Take it easy. It's okay if you like your NPs. Many of us don't because of what we see. To answer your question, improper supervision is when I see their patients and the mess of medications and lack of coherent plan on notes
okay i apologize if I sounded antagonistic to you. it's not personal.
right your point reinforces my take that NPs and DNPs should not be fully independent without ... let say... proper physician backup? Supervision is hard to define and probably impossible to ensure.
they should be used in complementary roles. for example in a clinic, they should be the acute / walk in visit provider. after all the physicians all have scheduled patients and need to dedicate the requisite time to the scheduled patients. but not having a proper acute walk in for a clinic will lead to unnecessary hospital visits. if this acute visit is more than URI / sniffles / psychosomatic nonsense, then the physician can step in for the asthma exacerbation, CHF exacerbation, etc....
Or in a hospital, they can be the hematologist's note writer, order inputter, and patient/family communicator for a hematologist on the leukemia unit. They can be the surgeon's wound checker in the morning and note writer. etc...
but seeing as how hospitals are fully of administrators who want to continue to maintain their personal profits and bonuses in the setting of declining reimbursements, you betcha they are seeing $$ in their eyes when they realize they can hire two NPs for the price of one MD hospitalist. They don't know that a (good) hospitalist does not necessarily fix every problem but have the requisite training to "spot danger a mile away."
Oh that HR of 110? meh looks sinus. patient is anxious! sometime later - rapid response massive blood GI bleeding. something like that.

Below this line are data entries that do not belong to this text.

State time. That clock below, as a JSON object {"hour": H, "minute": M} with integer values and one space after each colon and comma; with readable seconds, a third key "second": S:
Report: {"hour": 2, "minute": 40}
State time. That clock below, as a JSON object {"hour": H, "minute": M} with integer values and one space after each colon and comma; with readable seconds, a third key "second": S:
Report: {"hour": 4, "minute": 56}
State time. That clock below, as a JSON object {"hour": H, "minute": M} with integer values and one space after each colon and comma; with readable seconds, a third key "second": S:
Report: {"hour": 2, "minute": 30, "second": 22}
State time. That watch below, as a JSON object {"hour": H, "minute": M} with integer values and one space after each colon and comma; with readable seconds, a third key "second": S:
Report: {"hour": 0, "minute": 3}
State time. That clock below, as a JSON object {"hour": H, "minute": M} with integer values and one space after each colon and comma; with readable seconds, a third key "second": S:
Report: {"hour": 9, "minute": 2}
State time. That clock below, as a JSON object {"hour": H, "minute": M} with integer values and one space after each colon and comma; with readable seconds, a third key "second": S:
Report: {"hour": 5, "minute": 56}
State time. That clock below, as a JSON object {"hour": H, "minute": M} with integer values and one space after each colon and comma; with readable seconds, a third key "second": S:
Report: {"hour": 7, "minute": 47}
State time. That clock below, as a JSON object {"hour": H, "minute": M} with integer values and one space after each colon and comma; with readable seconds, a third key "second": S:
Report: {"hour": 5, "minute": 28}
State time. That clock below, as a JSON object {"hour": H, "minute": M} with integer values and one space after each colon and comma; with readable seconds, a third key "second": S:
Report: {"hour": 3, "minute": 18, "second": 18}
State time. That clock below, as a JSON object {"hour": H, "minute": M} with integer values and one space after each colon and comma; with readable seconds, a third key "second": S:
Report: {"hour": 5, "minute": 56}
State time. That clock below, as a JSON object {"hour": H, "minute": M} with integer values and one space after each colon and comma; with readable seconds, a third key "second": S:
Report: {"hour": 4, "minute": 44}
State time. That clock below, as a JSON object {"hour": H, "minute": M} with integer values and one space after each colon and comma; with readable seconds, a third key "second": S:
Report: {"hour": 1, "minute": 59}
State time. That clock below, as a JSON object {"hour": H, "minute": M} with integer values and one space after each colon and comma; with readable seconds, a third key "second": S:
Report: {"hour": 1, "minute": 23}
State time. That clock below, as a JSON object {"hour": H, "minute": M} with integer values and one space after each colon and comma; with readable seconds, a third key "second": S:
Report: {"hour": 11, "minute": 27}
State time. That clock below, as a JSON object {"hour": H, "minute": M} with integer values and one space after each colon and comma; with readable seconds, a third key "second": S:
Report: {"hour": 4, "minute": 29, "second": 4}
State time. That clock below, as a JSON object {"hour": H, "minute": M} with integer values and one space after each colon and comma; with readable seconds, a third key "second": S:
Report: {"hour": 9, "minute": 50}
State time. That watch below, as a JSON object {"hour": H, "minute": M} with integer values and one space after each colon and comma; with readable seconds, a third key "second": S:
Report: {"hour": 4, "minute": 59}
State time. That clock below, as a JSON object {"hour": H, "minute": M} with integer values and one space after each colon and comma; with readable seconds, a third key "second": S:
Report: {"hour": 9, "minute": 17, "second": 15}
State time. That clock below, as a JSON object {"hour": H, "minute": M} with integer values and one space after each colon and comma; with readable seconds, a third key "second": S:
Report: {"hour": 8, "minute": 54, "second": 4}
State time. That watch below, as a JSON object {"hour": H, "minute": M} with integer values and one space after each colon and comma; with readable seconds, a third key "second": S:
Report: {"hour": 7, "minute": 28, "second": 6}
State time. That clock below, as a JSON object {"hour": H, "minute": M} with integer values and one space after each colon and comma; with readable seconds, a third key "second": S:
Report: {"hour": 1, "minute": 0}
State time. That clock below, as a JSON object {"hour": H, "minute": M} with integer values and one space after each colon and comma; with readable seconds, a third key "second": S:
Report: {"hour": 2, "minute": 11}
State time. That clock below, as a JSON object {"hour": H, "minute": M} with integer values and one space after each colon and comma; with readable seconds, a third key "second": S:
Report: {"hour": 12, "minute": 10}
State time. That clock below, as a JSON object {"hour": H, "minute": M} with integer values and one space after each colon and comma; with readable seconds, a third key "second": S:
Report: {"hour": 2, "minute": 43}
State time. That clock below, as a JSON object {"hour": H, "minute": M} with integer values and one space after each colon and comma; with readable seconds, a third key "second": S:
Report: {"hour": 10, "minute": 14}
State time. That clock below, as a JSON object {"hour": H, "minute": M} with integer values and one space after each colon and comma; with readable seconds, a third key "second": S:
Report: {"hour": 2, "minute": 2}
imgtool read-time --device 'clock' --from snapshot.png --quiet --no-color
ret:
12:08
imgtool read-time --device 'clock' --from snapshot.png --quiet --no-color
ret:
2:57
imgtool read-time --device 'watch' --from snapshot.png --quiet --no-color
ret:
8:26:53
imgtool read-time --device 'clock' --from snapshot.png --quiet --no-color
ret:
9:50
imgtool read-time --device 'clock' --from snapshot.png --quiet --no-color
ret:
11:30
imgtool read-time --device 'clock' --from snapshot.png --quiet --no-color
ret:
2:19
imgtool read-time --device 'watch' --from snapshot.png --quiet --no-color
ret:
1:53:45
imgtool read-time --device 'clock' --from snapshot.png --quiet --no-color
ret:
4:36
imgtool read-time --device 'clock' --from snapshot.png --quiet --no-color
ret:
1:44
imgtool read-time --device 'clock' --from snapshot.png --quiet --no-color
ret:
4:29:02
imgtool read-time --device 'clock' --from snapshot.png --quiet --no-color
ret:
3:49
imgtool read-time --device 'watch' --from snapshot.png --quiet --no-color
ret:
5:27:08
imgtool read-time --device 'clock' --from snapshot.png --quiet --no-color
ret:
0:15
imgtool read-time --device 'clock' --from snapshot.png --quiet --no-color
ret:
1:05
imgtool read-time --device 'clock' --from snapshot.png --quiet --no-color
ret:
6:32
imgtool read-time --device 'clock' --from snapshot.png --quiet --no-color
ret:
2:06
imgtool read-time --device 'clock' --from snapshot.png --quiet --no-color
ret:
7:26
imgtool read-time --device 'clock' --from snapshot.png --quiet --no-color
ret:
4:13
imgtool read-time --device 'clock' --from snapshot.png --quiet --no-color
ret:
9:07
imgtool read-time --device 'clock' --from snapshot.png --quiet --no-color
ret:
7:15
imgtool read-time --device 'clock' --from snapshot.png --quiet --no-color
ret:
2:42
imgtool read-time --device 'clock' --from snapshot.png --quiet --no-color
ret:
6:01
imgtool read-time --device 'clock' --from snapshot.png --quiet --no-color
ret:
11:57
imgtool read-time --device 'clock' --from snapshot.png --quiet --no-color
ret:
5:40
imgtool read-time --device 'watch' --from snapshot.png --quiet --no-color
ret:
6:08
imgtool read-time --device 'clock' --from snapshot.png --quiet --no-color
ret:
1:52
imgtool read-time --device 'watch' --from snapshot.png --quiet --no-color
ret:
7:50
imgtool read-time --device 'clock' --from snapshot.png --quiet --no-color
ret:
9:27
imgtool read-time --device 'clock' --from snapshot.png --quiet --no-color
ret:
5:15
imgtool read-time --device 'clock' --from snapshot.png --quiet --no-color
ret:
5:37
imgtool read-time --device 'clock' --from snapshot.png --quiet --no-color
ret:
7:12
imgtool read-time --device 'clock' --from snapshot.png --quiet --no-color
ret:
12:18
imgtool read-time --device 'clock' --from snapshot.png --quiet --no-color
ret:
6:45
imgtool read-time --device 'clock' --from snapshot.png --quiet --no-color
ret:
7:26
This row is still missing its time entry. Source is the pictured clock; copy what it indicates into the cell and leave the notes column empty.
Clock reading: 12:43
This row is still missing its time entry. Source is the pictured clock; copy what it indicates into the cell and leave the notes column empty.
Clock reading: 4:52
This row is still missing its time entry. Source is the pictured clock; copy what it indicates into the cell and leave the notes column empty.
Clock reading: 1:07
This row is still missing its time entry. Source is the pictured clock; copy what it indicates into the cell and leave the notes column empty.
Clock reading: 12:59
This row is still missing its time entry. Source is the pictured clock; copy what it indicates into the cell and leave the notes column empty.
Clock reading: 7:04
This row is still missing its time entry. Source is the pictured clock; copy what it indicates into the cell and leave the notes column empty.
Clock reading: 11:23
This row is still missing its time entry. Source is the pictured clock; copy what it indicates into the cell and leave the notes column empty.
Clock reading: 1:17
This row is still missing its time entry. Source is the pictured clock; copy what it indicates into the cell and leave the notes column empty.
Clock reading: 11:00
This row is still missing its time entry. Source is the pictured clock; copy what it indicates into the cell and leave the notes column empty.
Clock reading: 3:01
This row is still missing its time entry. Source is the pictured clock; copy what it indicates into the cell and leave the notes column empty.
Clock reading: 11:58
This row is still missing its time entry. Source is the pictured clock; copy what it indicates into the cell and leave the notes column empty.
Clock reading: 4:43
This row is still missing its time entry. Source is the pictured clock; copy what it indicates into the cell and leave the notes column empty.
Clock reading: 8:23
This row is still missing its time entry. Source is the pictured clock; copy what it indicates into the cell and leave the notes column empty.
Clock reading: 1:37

I guess to an administrator they would want the RRT and the ICU management since more can be billed. shrugs.
maybe the admins think - we know NPs not as good as hospitalists for proper medical are and LOS. But this might lead to more downstream consultations, imaging, procedures, and ICU management (potentially more revenue for the hospital). Ultimately these IM and MICu are not big moneymakers for the hospital. Radiology does not always collect on billing because many times the prior (or should I say post) auth criteria were not met.